The Exercise
Poetry Pro-Am is based on a writing exercise I was given in high school. We took a poem by a famous poet and wrote our own poems that imitated it in some way. We spent maybe a week of English class periods covering two poems that way, including a lot of teaching and discussion, and it was great.
My idea is to emphasize quantity over quality. Instead of two poems in five class periods, I’d like to try for five poems in two class periods. What I imagine is a session that goes like this:
- A facilitator passes out a poem to all the students.
- They spend 10-20 minutes writing their imitations.
- The facilitator then spends 5-10 minutes calling on kids who want to share what they wrote.
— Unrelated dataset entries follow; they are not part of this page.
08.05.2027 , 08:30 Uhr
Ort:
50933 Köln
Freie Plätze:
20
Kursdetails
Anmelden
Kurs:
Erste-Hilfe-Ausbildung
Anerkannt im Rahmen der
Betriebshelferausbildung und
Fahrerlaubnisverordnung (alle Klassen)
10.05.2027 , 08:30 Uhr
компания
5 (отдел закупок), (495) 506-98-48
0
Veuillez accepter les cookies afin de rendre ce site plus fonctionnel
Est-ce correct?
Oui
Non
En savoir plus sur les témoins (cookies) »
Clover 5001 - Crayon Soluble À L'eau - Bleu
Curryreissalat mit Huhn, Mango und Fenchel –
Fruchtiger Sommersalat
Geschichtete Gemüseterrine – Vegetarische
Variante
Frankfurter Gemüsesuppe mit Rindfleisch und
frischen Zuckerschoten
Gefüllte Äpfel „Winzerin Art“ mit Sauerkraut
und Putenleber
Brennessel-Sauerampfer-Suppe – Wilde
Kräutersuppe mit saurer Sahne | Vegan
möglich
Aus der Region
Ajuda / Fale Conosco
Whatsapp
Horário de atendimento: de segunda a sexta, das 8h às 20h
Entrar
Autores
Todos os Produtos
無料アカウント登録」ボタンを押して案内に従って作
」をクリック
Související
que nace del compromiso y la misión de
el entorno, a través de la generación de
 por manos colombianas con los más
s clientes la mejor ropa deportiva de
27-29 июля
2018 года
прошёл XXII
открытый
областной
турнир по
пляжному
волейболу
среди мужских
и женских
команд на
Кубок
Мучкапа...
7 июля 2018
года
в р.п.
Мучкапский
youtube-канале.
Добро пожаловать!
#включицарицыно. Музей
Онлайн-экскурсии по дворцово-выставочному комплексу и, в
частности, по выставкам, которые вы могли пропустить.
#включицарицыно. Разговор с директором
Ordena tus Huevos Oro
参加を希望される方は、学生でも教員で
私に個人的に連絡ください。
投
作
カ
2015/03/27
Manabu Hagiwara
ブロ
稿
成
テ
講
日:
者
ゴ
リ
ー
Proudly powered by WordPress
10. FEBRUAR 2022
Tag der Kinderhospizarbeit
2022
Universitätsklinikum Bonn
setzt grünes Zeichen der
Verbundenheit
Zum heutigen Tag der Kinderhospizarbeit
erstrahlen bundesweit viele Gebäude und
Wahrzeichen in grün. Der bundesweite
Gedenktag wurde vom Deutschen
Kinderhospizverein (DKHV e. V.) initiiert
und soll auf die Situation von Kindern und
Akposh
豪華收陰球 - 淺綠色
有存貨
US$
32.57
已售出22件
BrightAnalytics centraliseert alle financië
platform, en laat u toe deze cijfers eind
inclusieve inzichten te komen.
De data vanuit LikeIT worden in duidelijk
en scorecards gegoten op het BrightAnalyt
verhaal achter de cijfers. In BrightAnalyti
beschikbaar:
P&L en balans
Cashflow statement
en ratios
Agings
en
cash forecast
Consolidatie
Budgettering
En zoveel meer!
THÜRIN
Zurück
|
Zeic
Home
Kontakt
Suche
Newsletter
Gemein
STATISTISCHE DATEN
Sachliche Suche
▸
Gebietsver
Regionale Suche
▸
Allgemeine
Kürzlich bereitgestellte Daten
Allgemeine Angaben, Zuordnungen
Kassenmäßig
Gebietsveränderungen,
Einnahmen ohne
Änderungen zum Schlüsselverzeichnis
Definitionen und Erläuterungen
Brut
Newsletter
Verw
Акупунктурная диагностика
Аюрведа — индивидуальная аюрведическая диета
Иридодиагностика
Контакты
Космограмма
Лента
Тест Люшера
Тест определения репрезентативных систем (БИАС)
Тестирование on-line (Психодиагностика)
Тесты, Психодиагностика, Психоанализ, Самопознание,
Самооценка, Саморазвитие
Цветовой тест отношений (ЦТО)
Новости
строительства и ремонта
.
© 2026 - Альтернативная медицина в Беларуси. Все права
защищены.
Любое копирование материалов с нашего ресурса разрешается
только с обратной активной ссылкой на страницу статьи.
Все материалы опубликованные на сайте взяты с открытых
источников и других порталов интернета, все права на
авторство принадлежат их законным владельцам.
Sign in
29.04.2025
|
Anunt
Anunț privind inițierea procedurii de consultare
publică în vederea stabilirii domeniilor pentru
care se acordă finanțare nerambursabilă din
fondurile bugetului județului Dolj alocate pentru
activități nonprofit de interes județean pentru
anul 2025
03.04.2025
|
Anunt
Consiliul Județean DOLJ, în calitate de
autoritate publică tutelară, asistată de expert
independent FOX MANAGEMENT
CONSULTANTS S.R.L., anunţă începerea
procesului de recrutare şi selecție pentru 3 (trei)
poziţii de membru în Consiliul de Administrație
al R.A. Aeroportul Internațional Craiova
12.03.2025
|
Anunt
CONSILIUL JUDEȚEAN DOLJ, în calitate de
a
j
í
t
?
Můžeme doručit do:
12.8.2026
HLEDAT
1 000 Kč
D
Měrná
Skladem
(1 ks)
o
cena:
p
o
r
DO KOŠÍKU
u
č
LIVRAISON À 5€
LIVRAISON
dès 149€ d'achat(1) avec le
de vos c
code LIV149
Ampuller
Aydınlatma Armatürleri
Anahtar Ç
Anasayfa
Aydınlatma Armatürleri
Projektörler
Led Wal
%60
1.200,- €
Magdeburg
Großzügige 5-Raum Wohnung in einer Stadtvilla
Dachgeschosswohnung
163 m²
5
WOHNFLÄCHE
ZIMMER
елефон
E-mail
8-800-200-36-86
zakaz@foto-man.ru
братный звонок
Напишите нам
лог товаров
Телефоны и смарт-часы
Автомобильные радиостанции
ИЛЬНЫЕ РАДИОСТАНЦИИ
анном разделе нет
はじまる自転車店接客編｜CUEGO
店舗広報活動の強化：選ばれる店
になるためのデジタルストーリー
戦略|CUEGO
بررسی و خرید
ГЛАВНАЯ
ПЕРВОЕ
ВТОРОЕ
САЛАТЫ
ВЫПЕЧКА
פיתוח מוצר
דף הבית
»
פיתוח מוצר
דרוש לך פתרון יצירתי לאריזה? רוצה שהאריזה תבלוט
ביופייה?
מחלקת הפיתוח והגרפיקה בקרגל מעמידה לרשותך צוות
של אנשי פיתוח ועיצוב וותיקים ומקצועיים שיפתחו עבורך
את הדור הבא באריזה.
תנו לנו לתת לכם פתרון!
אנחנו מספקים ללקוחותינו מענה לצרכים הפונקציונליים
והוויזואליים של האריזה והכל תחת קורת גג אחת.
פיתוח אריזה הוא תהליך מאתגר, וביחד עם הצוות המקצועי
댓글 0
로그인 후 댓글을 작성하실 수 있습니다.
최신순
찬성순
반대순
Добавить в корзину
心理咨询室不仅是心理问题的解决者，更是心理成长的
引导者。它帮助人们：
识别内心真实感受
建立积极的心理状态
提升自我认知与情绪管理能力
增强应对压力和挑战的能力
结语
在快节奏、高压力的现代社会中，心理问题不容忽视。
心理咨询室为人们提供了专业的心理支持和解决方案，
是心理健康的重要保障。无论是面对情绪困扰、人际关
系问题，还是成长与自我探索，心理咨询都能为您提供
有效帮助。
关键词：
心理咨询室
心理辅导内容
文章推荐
- The group moves on to the next poem.
I’ve made it easy for both facilitators and students by:
- Finding a number of poems that should work well for this exercise and making them available for download from this website.
- Arranging them in order from the easiest to the hardest.
- Providing suggestions with each poem about how the student might imitate it.
- Making the initial suggestions really easy. (e.g. “replace all the nouns with nouns of your own choosing”)
- Securing reprint permissions for the poems. (TBD)
The facilitator shouldn’t need any special skills or training to administer this exercise. That means the facilitator can be an aide or a parent volunteer or even one of the kids in the group.
The students don’t need to be confident with their reading or writing, because I’ve tried to make at least the initial exercises very easy to do. Also, this is nothing like normal school work — students aren’t being asked to write essays about a poem’s Metaphors or discuss its Themes, and they aren’t even being asked to write real, original poems of their own — so it might just allow poetry to slip past the mental blocks of some kids and into their brains.